Cette supervision étroite par les autorités politiques aidait à garantir que tout mouvement menaçant de l’Union soviétique ou de l’Allemagne de l’Est rencontrerait une réponse ferme mais prudente. Elle garantissait également la protection des intérêts et des prérogatives de tous les Alliés, et pas seulement ceux des quatre membres du groupe LIVE OAK, si les tensions devaient connaître une escalade ou aboutir à un conflit.

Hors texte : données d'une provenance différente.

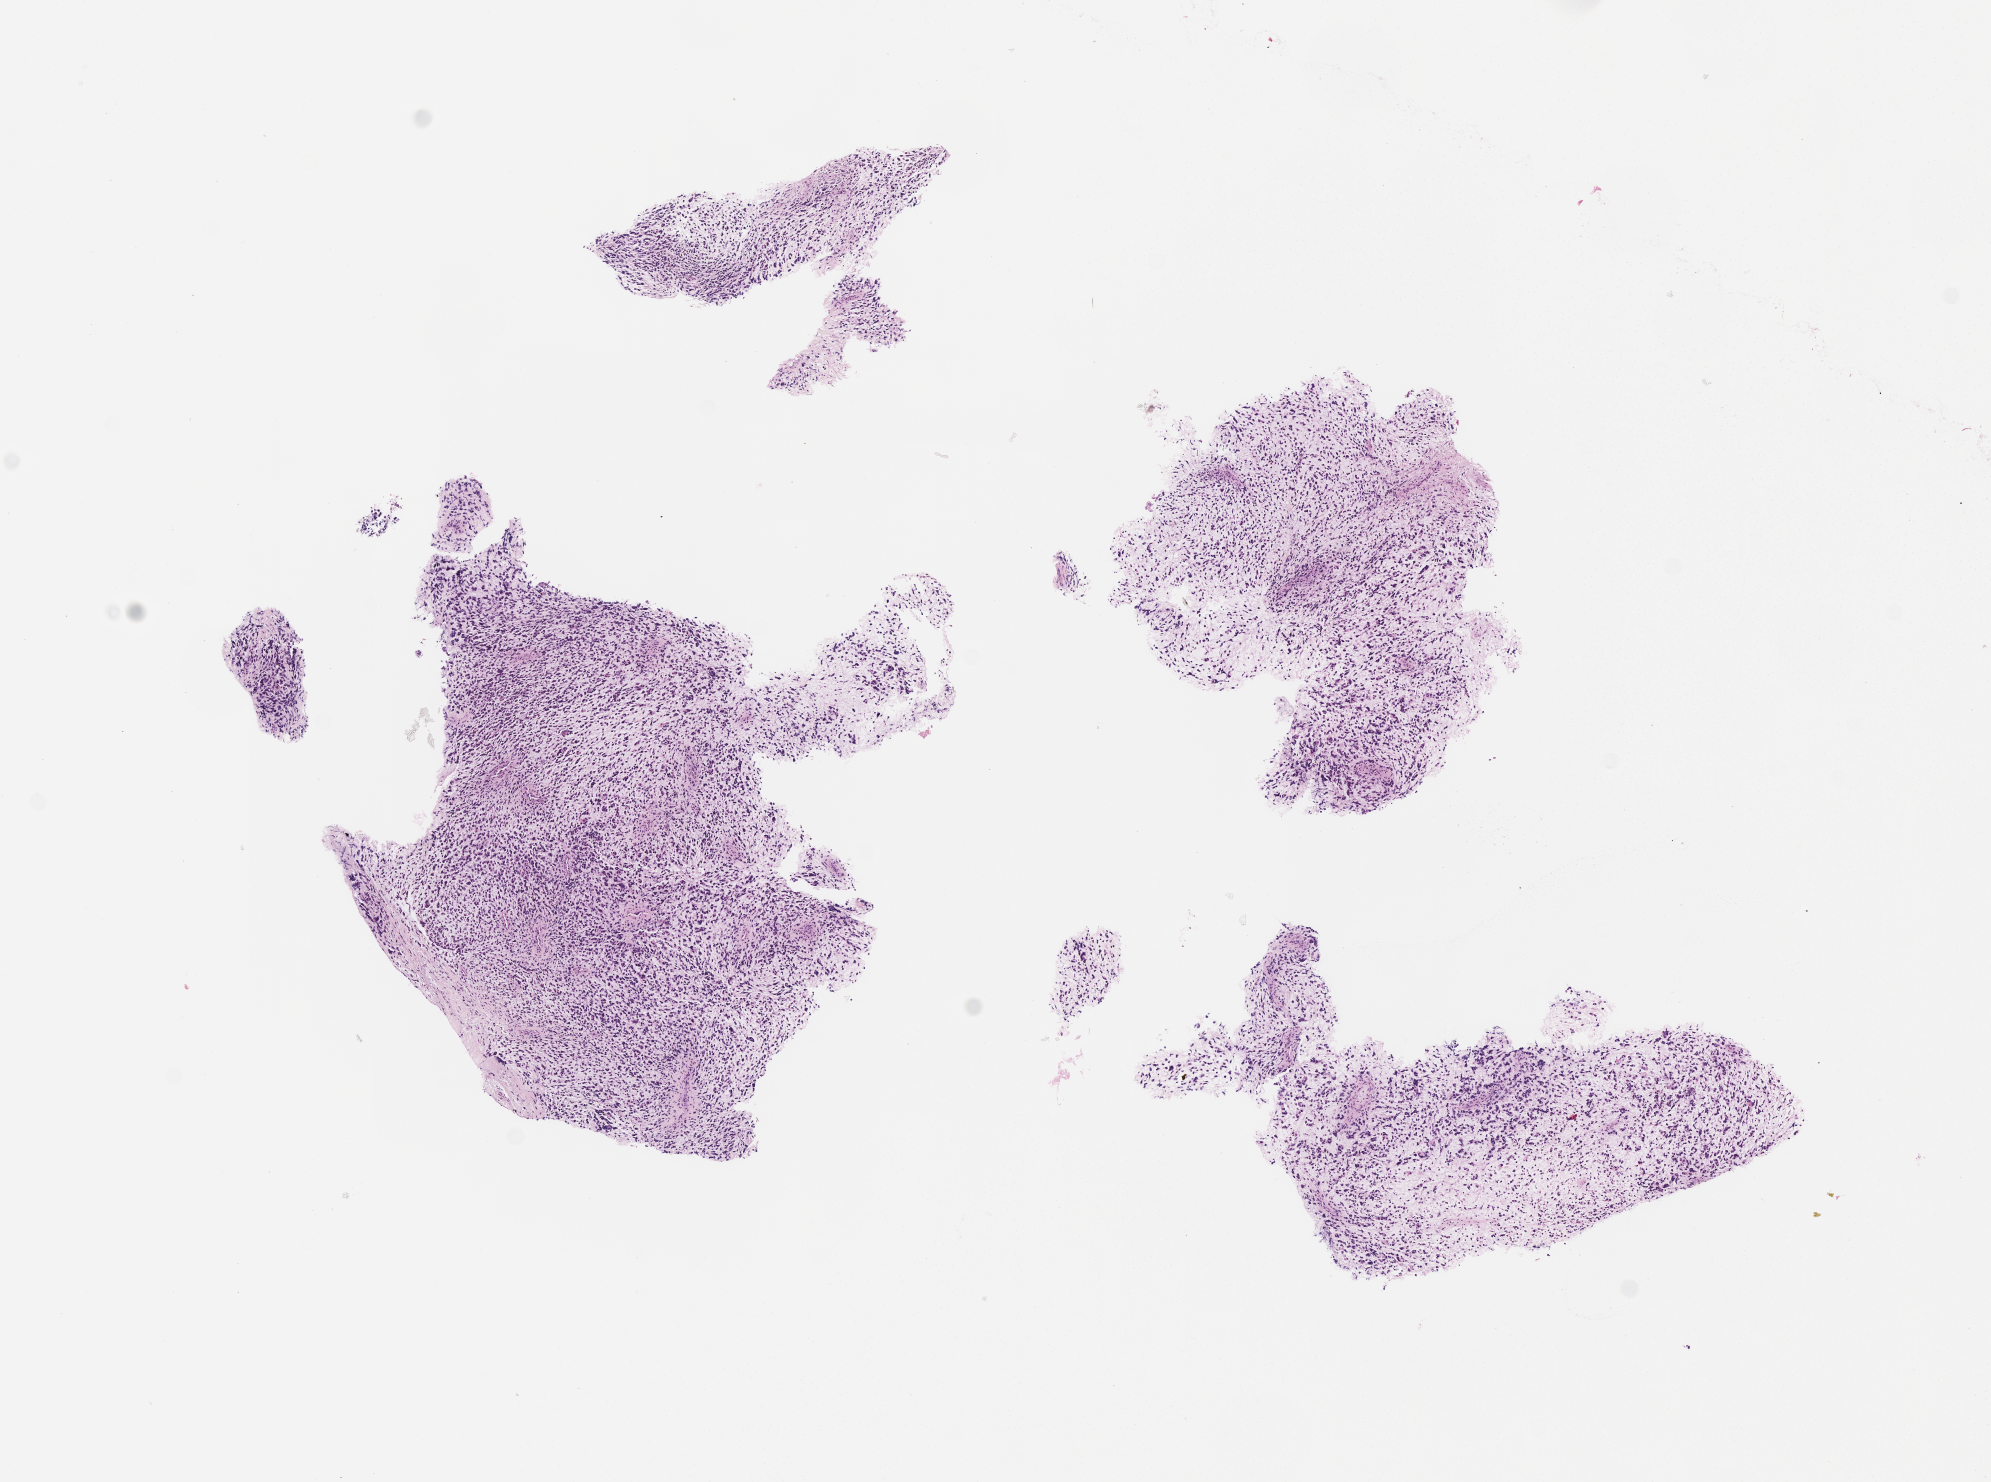
Digitized haematoxylin and eosin-stained section of tumor tissue — a low-resolution overview of the entire scanned area, about 8.1 x 6.0 mm; FFPE section; sample anatomic site: paratesticular, right. Male patient, age at diagnosis 8.1 years.
Stage (as recorded): 1. Diagnosis: rhabdomyosarcoma; histological classification: embryonal rhabdomyosarcoma. Metastatic status at presentation (as recorded): non-metastatic. Primary site (case record): testis-Paratestis.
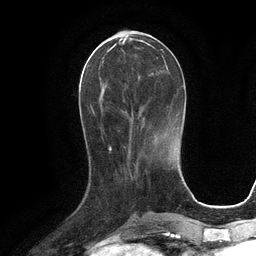
Breast MRI (dynamic contrast-enhanced), one axial slice. Slice 40 of 134 in the series (ordered by position). Cropped to one breast. Dynamic contrast-enhanced series, time point 2 of 6 at this slice position (early post-contrast). 3 T. TE 2.8 ms, TR 6.6 ms. 1.2 mm slice thickness. 256 × 256 image matrix, field of view 190 × 190 mm. Female patient.
Structures marked on this image (semi-automatic segmentation, software-assisted and operator-edited):
- enhancing-tissue mask used for the functional tumour volume (all voxels passing the contrast-enhancement thresholds inside the analysis volume; usually the tumour): box from (x=94, y=42) to (x=163, y=118) px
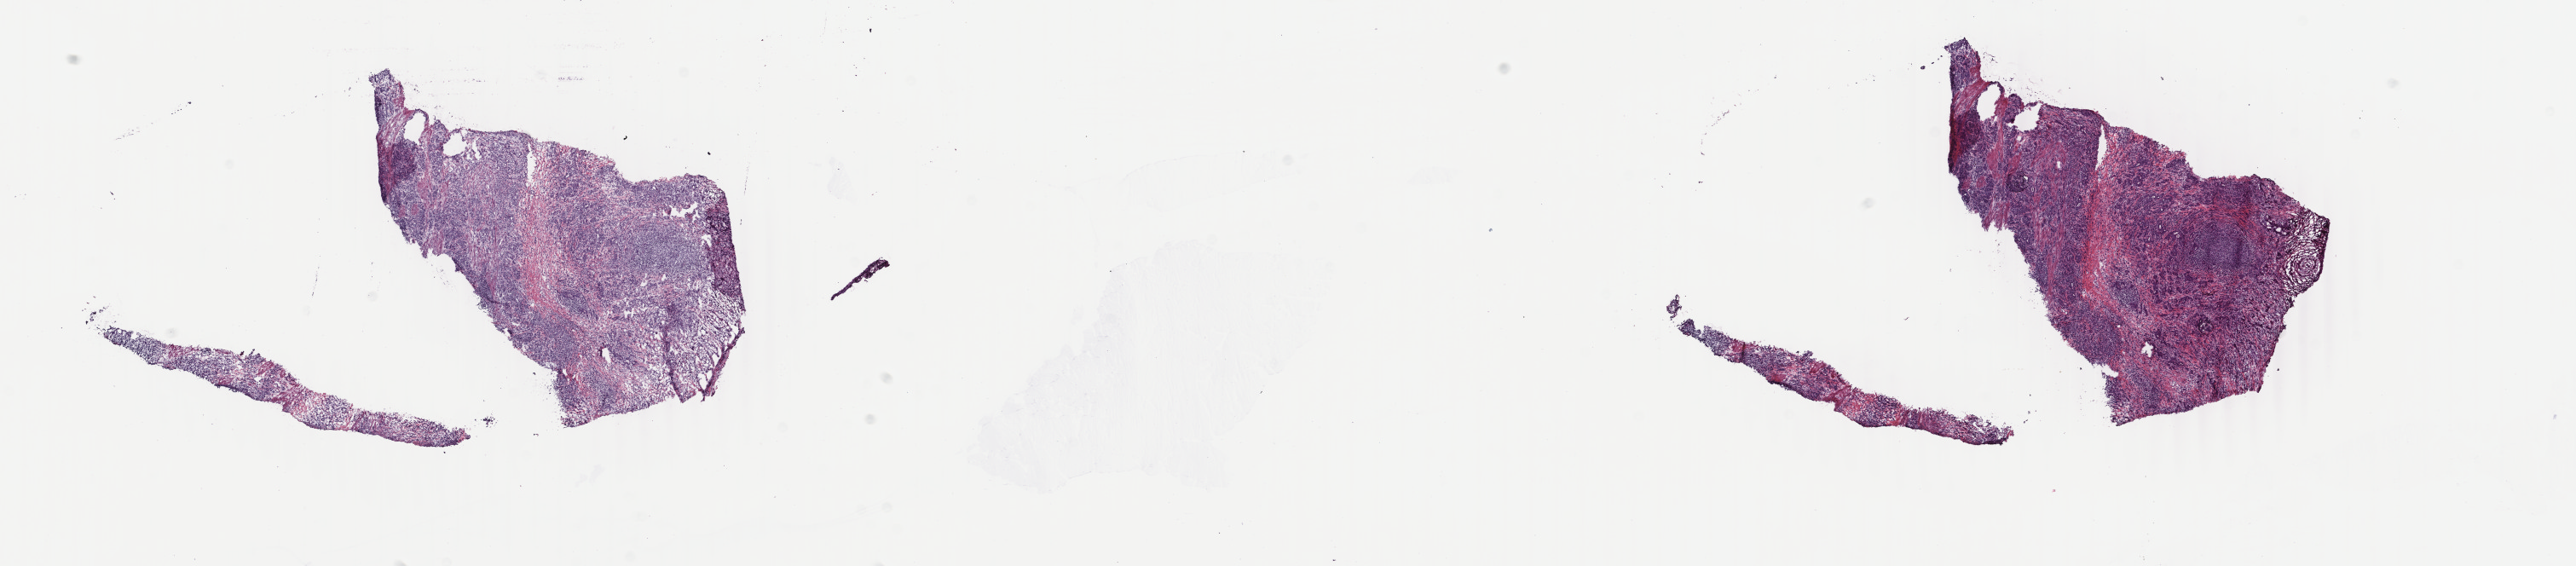
Whole-slide histology image, H&E, low-resolution overview of the scanned area, about 24.0 x 5.3 mm. Frozen section from the top of the tissue portion. Sample: primary tumour, stomach. Patient: male, age at initial diagnosis 73 years. Composition of this section per pathologist review: tumour cells 40%, tumour nuclei 60%.
Pathologic diagnosis: Tubular adenocarcinoma (fundus of stomach).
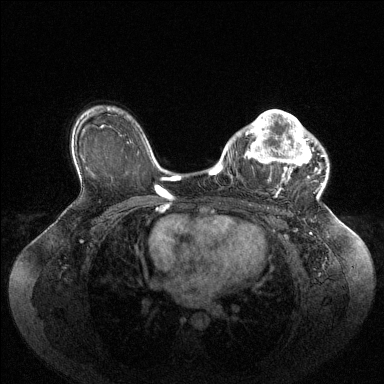
Breast MRI (dynamic contrast-enhanced), one axial slice; slice 68 of 144 in the series (ordered by position); dynamic contrast-enhanced series, time point 2 of 6 at this slice position (early post-contrast); 1.5 T; TE 1.6 ms, TR 4.6 ms; 384 × 384 image matrix. Female patient.
Annotated regions visible in this slice (semi-automatically segmented with operator editing):
- enhancing-tissue mask used for the functional tumour volume (all voxels passing the contrast-enhancement thresholds inside the analysis volume; usually the tumour): bounding box <236,110,324,193> (left, top, right, bottom; pixels)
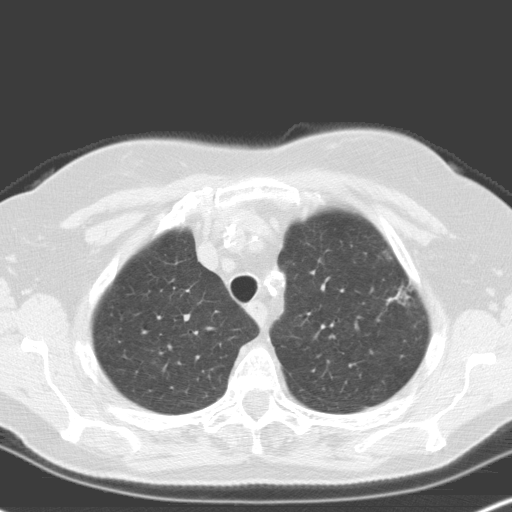
Low-dose screening chest CT, one axial slice; position 136 of 160 along the scan axis; 120 kVp; lung window (W 1500 / L -600 HU); 3.2 mm slice thickness; 512 × 512 image matrix.
Annotated regions visible in this slice (manually delineated by an expert):
- lesion 2 (nodule, upper lobe of right lung): box from (x=390, y=294) to (x=408, y=302) px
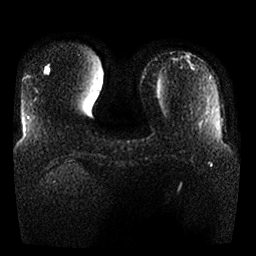
Breast MRI, one axial slice; slice 4 of 25 in the series (ordered by position); diffusion-weighted series; image 2 of 4 stored at this slice position (different b-values; order by instance number); 1.5 T; 4 mm slice thickness; 256 × 256 image matrix, field of view 360 × 360 mm. Female patient.
Annotated regions visible in this slice (outlined manually by an expert reader):
- tumour on diffusion-weighted imaging: bounding box <45,69,49,71> (left, top, right, bottom; pixels)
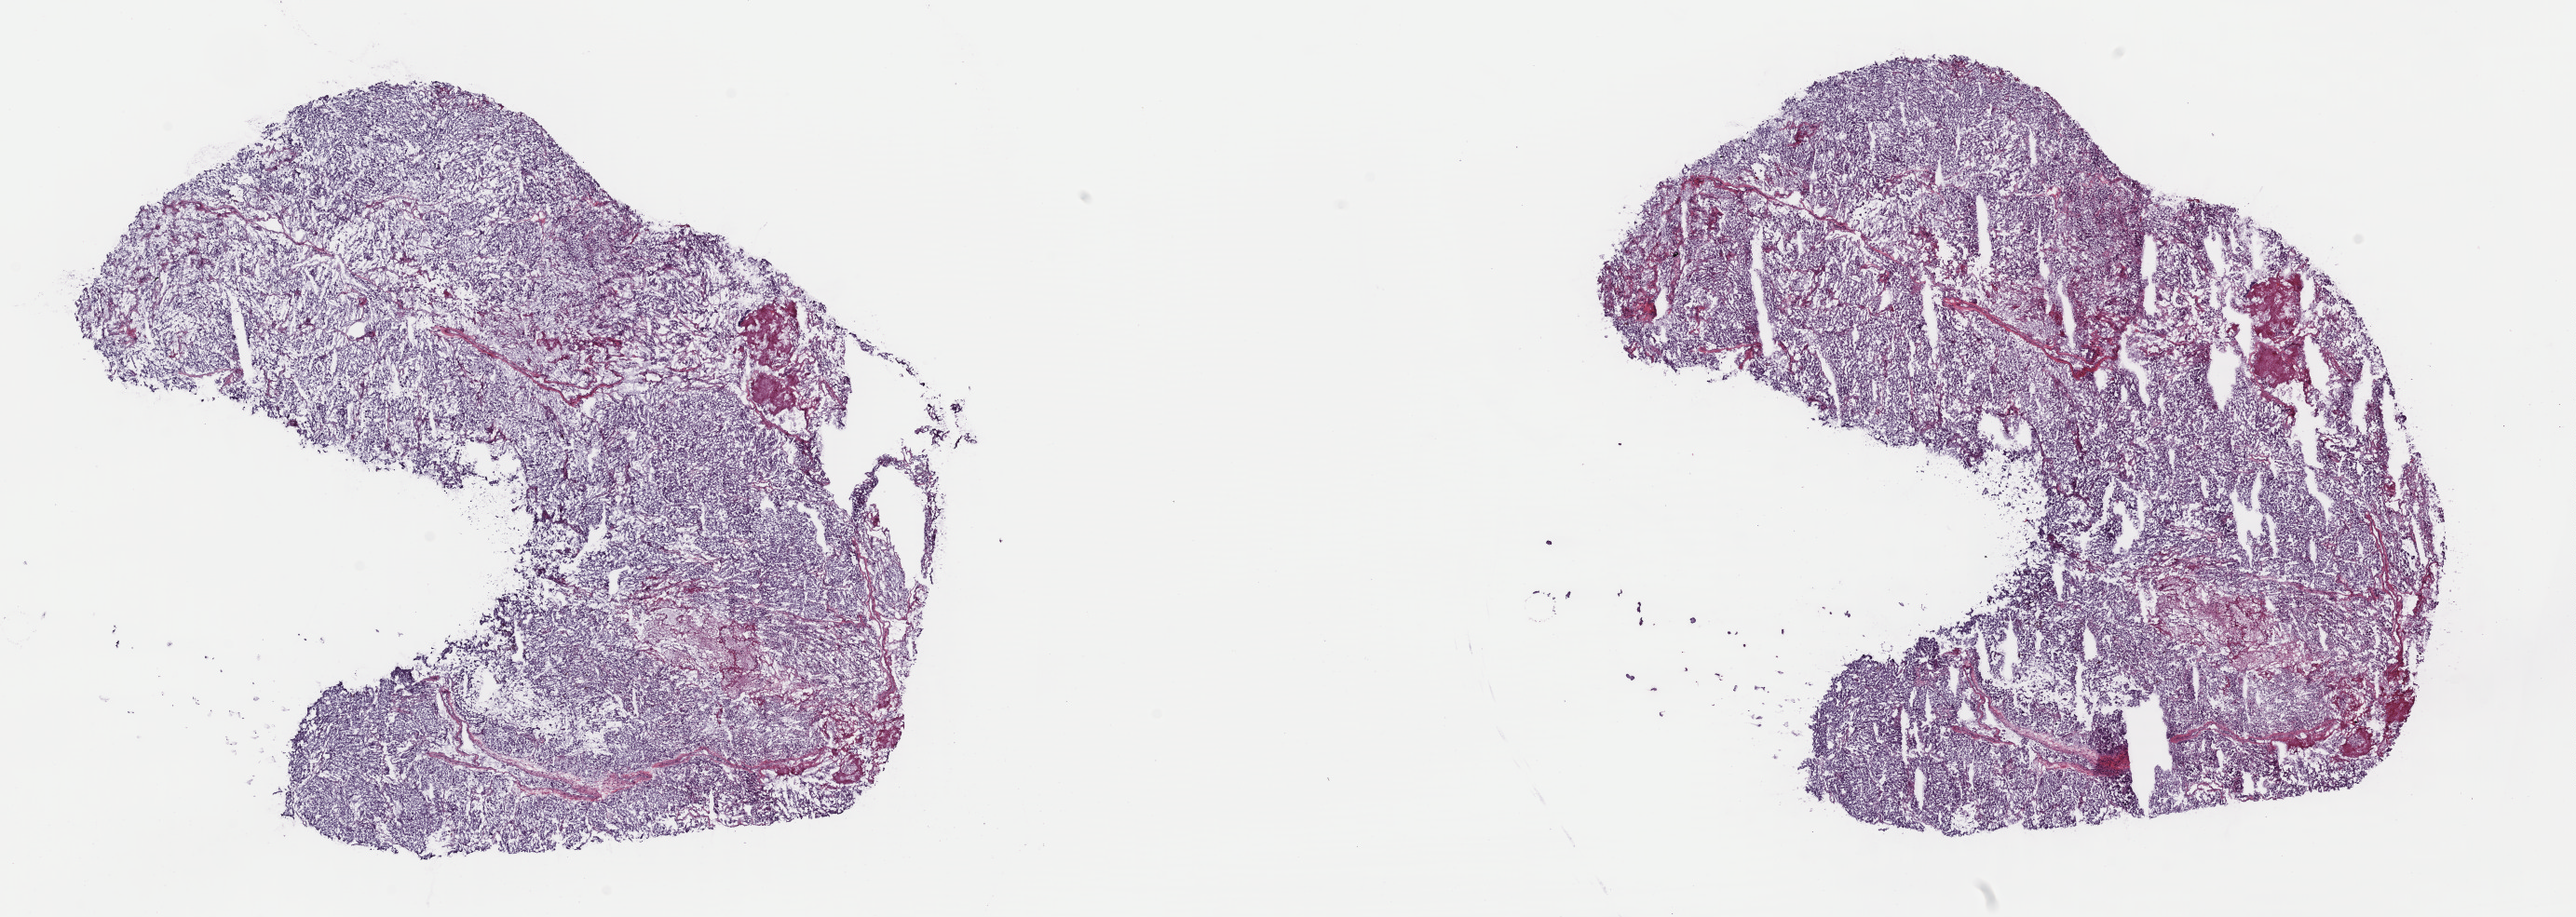
H&E-stained whole-slide image, low-resolution overview of the scanned area, about 21.8 x 7.8 mm. Frozen section from the top of the tissue portion. Primary tumour sample from the adrenal gland. Patient: male, age at initial diagnosis 43 years. Slide review estimates, as recorded: tumour cells 85%, tumour nuclei 100%, normal cells 0%, stromal cells 15%, necrosis 0%. Inflammatory infiltration, as recorded: lymphocyte infiltration 0%, monocyte infiltration 1%, neutrophil infiltration 0%.
• histologic diagnosis: Pheochromocytoma, malignant
• laterality: left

Ce que révèlent les documents classifiés
Pour marquer le 50e anniversaire de la crise de Berlin de 1961, l’OTAN a déclassifié et mis en lecture publique quelque 370 documents de cette période, dont bon nombre étaient auparavant classifiés au plus haut niveau – Cosmic Très Secret. Ces documents mettent en lumière les échanges de vues très longs et parfois tendus entre les ambassadeurs au sein du Conseil sur les circonstances hypothétiques dans lesquelles l’Alliance, dans son ensemble, pourrait être amenée à assurer la protection de l’accès occidental à Berlin-Ouest à la place de LIVE OAK.
Dans ce contexte, le document A (PO/61/765, du 27 septembre 1961) décrit une communication du Royaume-Uni au Conseil, au nom des dirigeants de LIVE OAK, concernant ce groupe, et présente des propositions du secrétaire général de l’OTAN visant à ce que les autorités militaires de l’OTAN entament l’élaboration des plans de circonstance BERCON et MARCON. Le document B (MCM-98-62, du 20 août 1962) décrit ces plans, et le document C (C-R(62)53, du 31 octobre 1962) consigne l’approbation de principe de ces plans par le conseil, « la sélection et l’exécution de ces plans étant subordonnées à une décision politique préalable par les gouvernements membres le moment venu ».
Ces documents témoignent de la prudence qui était de mise et de la détermination, ancrée dans les plans de circonstance du groupe LIVE OAK et de l’OTAN, à ce que Berlin ne devienne jamais le déclencheur d’un conflit général en Europe. Le mur de Berlin est tombé le 9 novembre 1989, et la Guerre froide a pris fin pacifiquement. Le groupe LIVE OAK a été dissout le 2 octobre 1990, à la veille de la réunification de l’Allemagne. Toutes les dispositions et tous les plans concernant la protection de l’accès occidental à Berlin-Ouest et la défense de cette partie de la ville ont alors cessé d’exister.